C'est à ce moment-là qu'il aperçoit Angélique dans le parc à côté de chez lui, à Wambrechies. Il déclare avoir envie d'elle en la voyant. "C'était plus fort que moi, explique-t-il aux enquêteurs, j'étais comme dans un état second". Il connait bien la jeune fille - ils habitaient le même immeuble il y a deux ans - alors il la convainc facilement de le suivre chez lui. L'homme dit à Angélique qu'il veut lui remettre un objet pour ses parents. La maison est vide car la famille du meurtrier présumé est en vacances dans le Sud, et ne rentre que le lendemain. 

Lorsque les questions du suspect à l'égard d'Angélique se font de plus en plus intimes, celle-ci, gênée, tente de partir. Il la retient, elle se cogne contre une table. Puis il la déshabille et s'enferme dans les toilettes avec elle pour la violer. Il finit par l'étrangler avec le pantalon de l'adolescente.
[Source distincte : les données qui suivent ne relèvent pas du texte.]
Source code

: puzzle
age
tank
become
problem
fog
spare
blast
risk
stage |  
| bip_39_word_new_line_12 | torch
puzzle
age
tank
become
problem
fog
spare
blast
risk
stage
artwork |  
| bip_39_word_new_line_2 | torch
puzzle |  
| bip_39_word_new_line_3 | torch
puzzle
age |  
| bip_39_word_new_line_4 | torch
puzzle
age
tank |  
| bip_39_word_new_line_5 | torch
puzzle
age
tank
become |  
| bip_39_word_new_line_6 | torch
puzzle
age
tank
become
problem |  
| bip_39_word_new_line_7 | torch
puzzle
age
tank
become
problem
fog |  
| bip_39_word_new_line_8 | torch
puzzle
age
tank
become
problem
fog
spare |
Lorsqu'elle a commencé à se débattre, il a compris qu'il fallait qu'il la tue - Le procureur de la République de Lille à propos du suspect

Après avoir nettoyé sa maison et s'être débarrassé des vêtements, le suspect dissimule le corps dans une valise qu'il place dans sa voiture. Il roule "au hasard". Il cache le corps à l'entrée du bois à Quesnoy-sur-Deûle. Le cadavre est découvert dans la nuit de samedi à dimanche. Le suspect a rapidement indiqué l'endroit aux enquêteurs. Il a tout avoué dès le début de sa garde à vue samedi soir, et ajoute "regretter infiniment les faits".

Qui est le meurtrier présumé ? 

Père de famille, chauffeur de bus, il a déjà passé six ans et demi de sa vie en prison pendant sa jeunesse. Il a été condamné en 1996 pour viol avec arme sur mineur de moins de quinze ans (une fille de douze ans à l'époque), pour "deux agressions sexuelles commises sur des femmes d’une quarantaine d’années, ainsi qu’un vol avec violence". Ces faits ont tous été commis dans un "laps de temps court" en janvier 1994 dans le Nord.

A la création du FIJAIS en 2004, il se retrouve inscrit dans ce fichier judiciaire national automatisé des auteurs d'infractions sexuelles ou violentes. Il avait l'obligation de se présenter aux services de police une fois par an et de signaler chaque changement d'adresse.

Le témoignage d'un enfant ayant vu Angélique partir avec un homme d'environ 40 ans ainsi que son inscription au FIJAIS ont poussé les enquêteurs à s'intéresser à lui. Cet homme risque la perpétuité pour séquestration, viol et meurtre d'un mineur de moins de quinze ans. Ces qualifications devraient être retenues contre lui lundi soir par le juge d'instruction.